NEIGHBOURS frustrated and angry at the squalid living conditions and questionable behaviour of tenants at Frankston rooming houses have found there is little they – or the Frankston Council – can do about it.
A 17-signature petition calling for a “review” of a rooming house at 17 Finlay St last week only served to remind councillors of their impotence in overseeing the planning and management of rooming houses under current state government legislation.
The signatories – from Finlay and Taketa streets – have been advised there is no legislation to guide the council in dealing with the location or concentration of shared housing, and that local government has little control over its construction or operation.
Community concerns over the management and location of rooming houses has been going on for years. The council claims to have “actively lobbied the state government through its local member, Consumer Affairs and the Minister for Health on this issue over a number of years”.
The government has not taken up the council’s suggestion to amend the planning scheme and building code to ensure “appropriate” management of rooming houses.
An officer’s report to council on Monday 28 July said: “There are numerous state government policies and Acts that, combined, provide an effective way in which to minimise local government’s ability to ensure rooming houses are operated in the best interest of tenants and the neighbourhood alike.
“The issue of rooming houses has been an ongoing area of concern to council and body of work for officers. It is considered that a change in state legislation is required.”
In line with state government legislation:
• The development at 17 Finlay Street as shared housing does not require a planning permit and issues associated with parking, landscape, rubbish collection, drainage, utility connections “and a potential decrease of liveability” could not be considered by the council [when the building was first mooted].
• Shared housing is “a reasonable land use within a residential zone”.
It is common practice for rooming houses to be designed with less than 10 habitable rooms so they only require a building permit – often issued by a private building surveyor – and not a planning permit which would attract greater scrutiny.
Two managers from council met the petitioners in mind-July to explain the regulations for shared housing.
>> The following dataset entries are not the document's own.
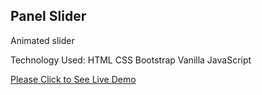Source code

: <h2>Panel Slider</h2>
Animated slider 


Technology Used:
HTML
CSS
Bootstrap
Vanilla JavaScript

<a href="https://rayetun.github.io/panel-slider/" rel="nofollow" target="_blank">Please Click to See Live Demo</a>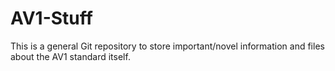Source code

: # AV1-Stuff
This is a general Git repository to store important/novel information and files about the AV1 standard itself.
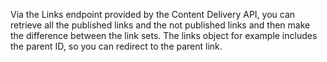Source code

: Via the Links endpoint provided by the Content Delivery API, you can retrieve all the published links and the not published links and then make the difference between the link sets. The links object for example includes the parent ID, so you can redirect to the parent link.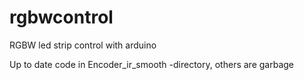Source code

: # rgbwcontrol
RGBW led strip control with arduino  

Up to date code in Encoder_ir_smooth -directory, others are garbage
Community development manager Fiona Johnstone has told council that officers will consider ways to best deal with rooming houses – including planning, building, health and community development – to achieve an outcome of well-designed and managed, low cost housing for the community.
She said officers had responded to the supporting information provided with the petition, and addressed the issues raised.
The officer’s report stated that rooming houses were increasingly being built in Frankston – which has a “well-known need for low-cost housing”. It said the state government’s decision to reduce its investment in low cost housing had contributed to private investor interest in the industry.
“Council’s experience is that well-managed facilities – those that have been gained through a planning permit – do not generate complaints of amenity detriment,” the report stated.
Registration of rooming houses is required under the Public Health Act, allowing councils to ensure that fire safety standards are maintained.
The petitioners claim the Finlay St rooming house:
– Is not in line with the family friendly ideals of council, attracting troubled residents instead;
– They were not given notice of planning, which would have allowed them to object before construction;
– That the commercial development is in a quiet suburban street;
– No consideration was given to parking, landscaping, rubbish collection, drainage, utility connections and a potential decrease to liveability, and that Frankston is already overrun with rooming houses “giving us the appearance of a new urban ghetto”.
The council’s compliance department works with local community action groups throughout the city, and the council is on a rooming house working group which includes the police, DHS and Consumer Affairs Victoria.